Même éducative, la télévision n'a pas d'effet positif sur le développement de l'enfant
Les parents sont nombreux à se déculpabiliser lorsque leur enfant est devant la télévision, en se disant qu’il regarde une émission estampillée « éducative ». Ils ont tort, si l’on en croit les résultats des travaux de la québécoise Tania Tremblay, enseignante et chercheuse associée en neuropsychologie à l’équipe Qualité des contextes éducatifs de la petite enfance à l’UQAM (Université du Québec à Montréal), et rapportées début janvier par le journal La Presse. Étude selon laquelle les émissions éducatives, si elles ne le desservent pas, ne favorisent pas spécialement le développement du langage.
Deux catégories d’émissions étudiées
Tania Tremblay a étudié une cohorte de 149 enfants québécois âgés de 7 ans. Les six émissions ou films préférés de ces enfants ont été identifiés par leurs parents, puis divisés en deux catégories : éducatifs (par exemple, Dora l’exploratrice) ou divertissement (Ninjago). Les parents devaient aussi indiquer si les enfants avaient accès à une chaîne spécialisée, comme Yoopa ou Disney.
Bilan nul ou négatif
Les habiletés langagières des enfants ont ensuite été évaluées pour ce qui est de la compréhension verbale et des difficultés pragmatiques (problèmes d’organisation de la communication verbale). Le bilan est sans appel pour les contenus éducatifs : aucune corrélation n’est relevée entre leur visionnage et le développement du langage. Quant aux chaînes spécialisées pour enfants, dont le contenu relève le plus souvent du divertissement, elles sont clairement montrées du doigt. « Là, c’est très clair : quand l’enfant regarde une chaîne spécialisée, cela nuit à sa compréhension verbale, tranche Tania Tremblay. Cela perturbe vraiment le développement du langage. » Les difficultés sont proportionnelles au temps passé devant ces émissions : les petits téléspectateurs les plus assidus tiennent moins compte du contexte de communication, sont moins sensibles à leurs interlocuteurs, ont moins de contacts visuels avec les autres, respectent moins les tours de parole, saisissent moins bien l’ironie, etc.
A noter : sachant que plus le revenu d’une famille est faible et plus ses enfants ont accès à une chaîne spécialisée, un contrôle statistique du statut socio-économique des enfants de l’étude a été fait pour s’assurer que la plus faible compréhension ne soit pas due à ce statut, mais bien à l’accès aux chaînes spécialisées et destinées aux enfants.
L’écran limite les interactions humaines
Tania Tremblay décrypte ainsi les résultats obtenus : « La télévision ne va jamais offrir des conditions aussi propices au développement du langage que les interactions sociales ou les activités de littératie.
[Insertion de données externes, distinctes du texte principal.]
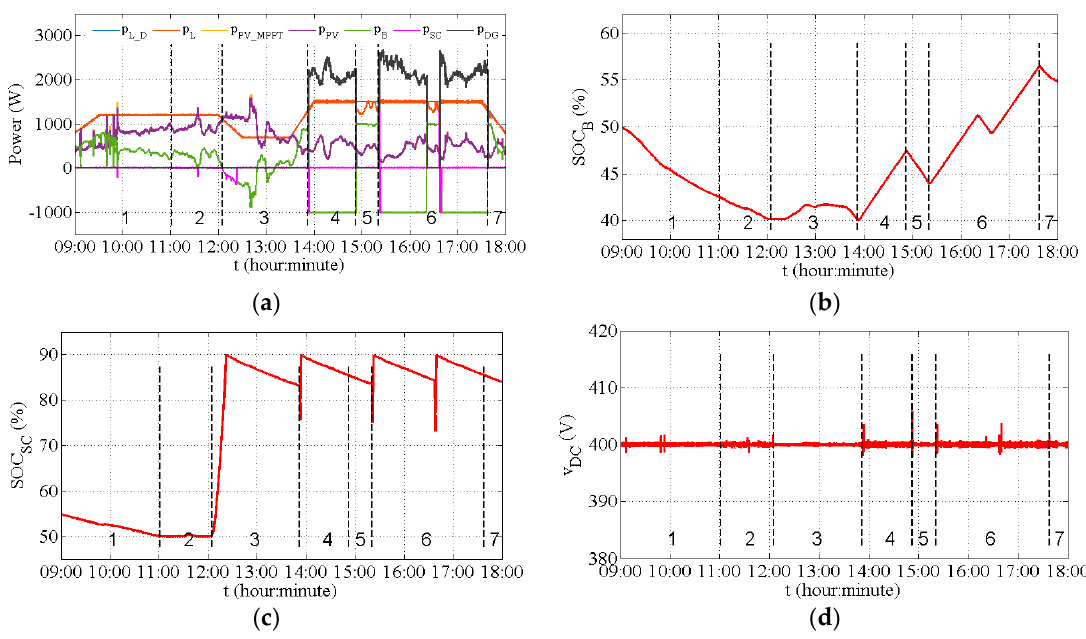
Figure 6. Experimental results of test 1 with the diesel generator (DG) in duty-cycle mode: ( a ) DC microgrid power evolutions, ( b ) SOC evolution of electrochemical battery bank, ( c ) SOC evolution of the SC and ( d ) DC bus voltage.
Le temps que l’enfant passe devant la télévision ou l’ordinateur le prive d’interactions avec son entourage et d’activités comme la lecture. Ce sont ces deux activités qui sont essentielles au développement du langage. »
Limitation impérative
La chercheuse recommande aux adultes de respecter les recommandations des instances médicales. Ainsi, la Société canadienne de pédiatrie conseille de proscrire tous les écrans pour les moins de deux ans et de réduire le temps d’écran à moins d’une heure par jour pour les enfants de 2 à 5 ans. Une limitation de l’exposition et une attention qui doivent perdurer même au cours de l’adolescence.
Les écrans pernicieux dans leur ensemble
Des résultats que l’on peut mettre en relation avec ceux d’une autre étude, réalisée par la chercheuse Marion Collet à l’université de Rennes parue dans la revue Acta Paediatrica en novembre 2019 sous l’intitulé : « L’exposition aux écrans chez les jeunes enfants est-elle à l’origine de l’apparition de troubles primaires du langage ? ». Étude associant 167 enfants âgés de 3 à 6 ans et demi diagnostiqués avec des troubles primaires du langage, et 109 ne présentant pas de trouble du langage. L’étude a constaté que les cas (44,3%) et les témoins (22 %) exposés aux écrans (télévision, mais aussi ordinateur, smartphone ou tablette) le matin avant l’école étaient trois fois plus à risque de développer des troubles primaires du langage. Un risque qui monte à six fois plus lorsque cette pratique était associée au fait de discuter rarement, voire jamais, du contenu des écrans avec leurs parents.